The monks did not seem to be terribly impatient for him to begin his official functions. Not only days but weeks passed before anyone seriously brought up the real purpose of his presence there. From his first day, it was true, some of the Fathers, and the Abbot himself in particular, had been eager to chat with Joseph about the Glass Bead Game. But no one said anything about instruction or any other systematic work with the Game. In other respects, too, Knecht felt that the manners, style of life, and general tone of intercourse among the monks was couched in a tempo hitherto unknown to him. There was a kind of venerable slowness, a leisurely and benign patience in which all these Fathers seemed to share, including those whose temperaments seemed rather more active. It was the spirit of their Order, the millennial pace of an age-old, privileged community whose orderly existence had survived hundreds of vicissitudes. They all shared it, as every bee shares the fate of its hive, sleeps its sleep, suffers its sufferings, trembles with its trembling. This Benedictine temper seemed at first glance less intellectual, less supple and acute, less active than the style of life in Castalia, but on the other hand calmer, less malleable, older, more resistant to tribulation. The spirit and mentality of this place had long ago achieved a harmony with nature.

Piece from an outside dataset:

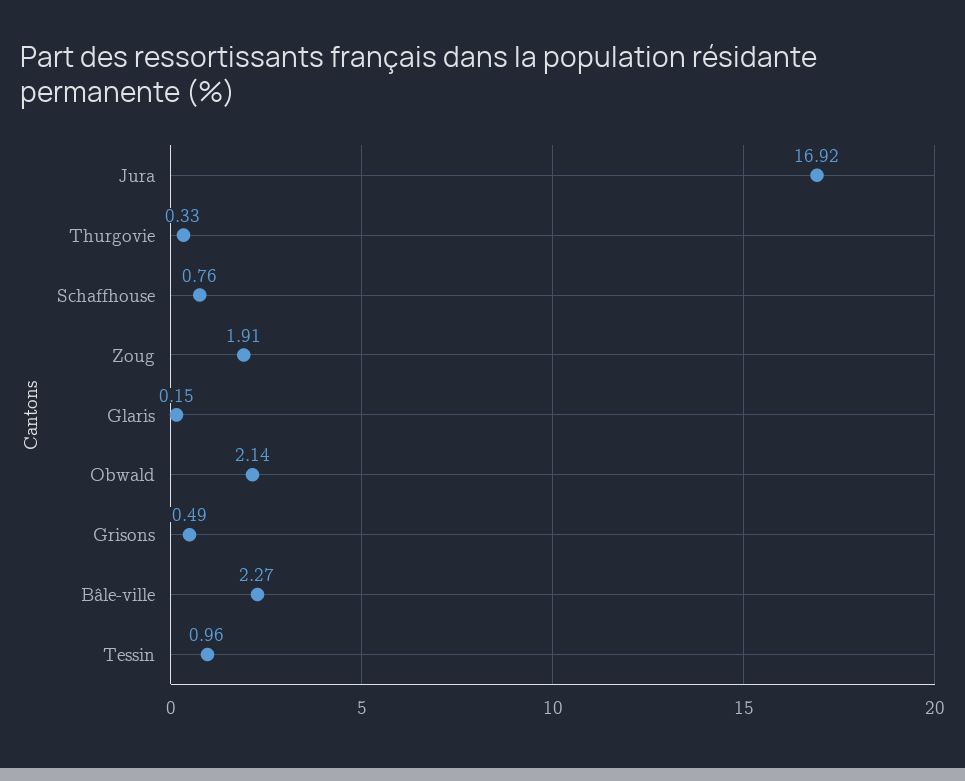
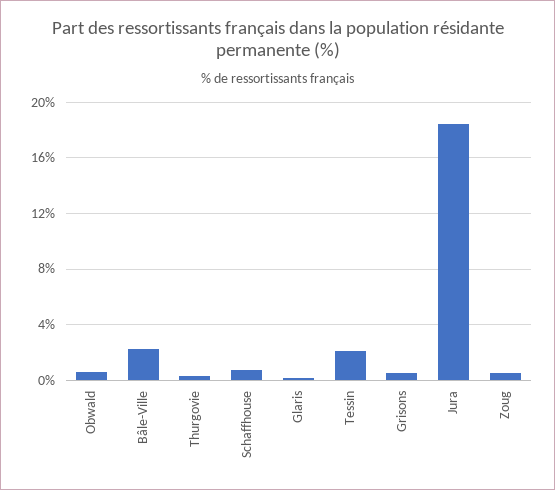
Jura: 16.92 -> 18.5
Zoug: 1.91 -> 0.5
Obwald: 2.14 -> 0.5
Tessin: 0.96 -> 2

With curiosity and intense interest, and with great admiration as well, Knecht submitted to the mood of life in this monastery, which at a time before Castalia existed had been almost the same as it was now, and even then fifteen hundred years old, and which was so congenial to the contemplative side of his nature. He was an honored guest, honored far beyond his expectations and deserts; but he felt distinctly that these courtesies were a matter of form and custom and not specially addressed to him as a person, nor to the spirit of Castalia or of the Glass Bead Game. Rather, the Benedictines were displaying the majestic politeness of an ancient power to a younger one. He had been only partly prepared for this implicit superiority, and after a while, for all that his life in Mariafels was proving so agreeable, he began to feel so insecure that he asked his authorities for more precise instructions on how to conduct himself. The Magister Ludi in person wrote him a few lines: “Don’t worry about taking all the time you need for your study of the life there. Profit by your days, learn, try to make yourself well liked and useful, insofar as you find your hosts receptive, but do not obtrude yourself, and never seem more impatient, never seem to be under more pressure than they. Even if they should go on treating you for an entire year as if each day were your first as a guest in their house, enter calmly into the spirit of it and behave as if two or even ten years more do not matter to you. Take it as a test in the practice of patience. Meditate carefully. If time hangs heavy on your hands, set aside a few hours every day, no more than four, for some regular work, study, or the copying of manuscripts, say. But avoid giving the impression of diligence; be at the disposal of everyone who wishes to chat with you.”

Knecht followed this advice, and soon began feeling more relaxed. Hitherto he had been thinking too much of his assignment to act as instructor to amateur Glass Bead Game players — the ostensible reason for his mission here — whereas the Fathers of the monastery were treating him rather as the envoy of a friendly power who must be kept in good humor. And when at last Abbot Gervasius recollected the assignment, and brought him together with several of the monks who had already had an introduction to the art of the Glass Bead Game and hoped he would give them a more advanced course, it turned out to his astonishment and his intense disappointment that the noble Game was cultivated in a most superficial and amateurish way at this hospitable place. He would evidently have to content himself with a very modest level of knowledge of the Game. Slowly, though, he came to realize that he had not really been sent here for the sake of lifting the standards of the Glass Bead Game in the monastery. The assignment of coaching the few Fathers moderately devoted to the Game and equipping them with a modest degree of skill was easy, much too easy. Any other adept at the Game, even if he were still far from belonging to the elite, would have been equal to the task. Instruction, then, could not be the real purpose of his mission. He began to realize that he had probably been sent here less to teach than to learn.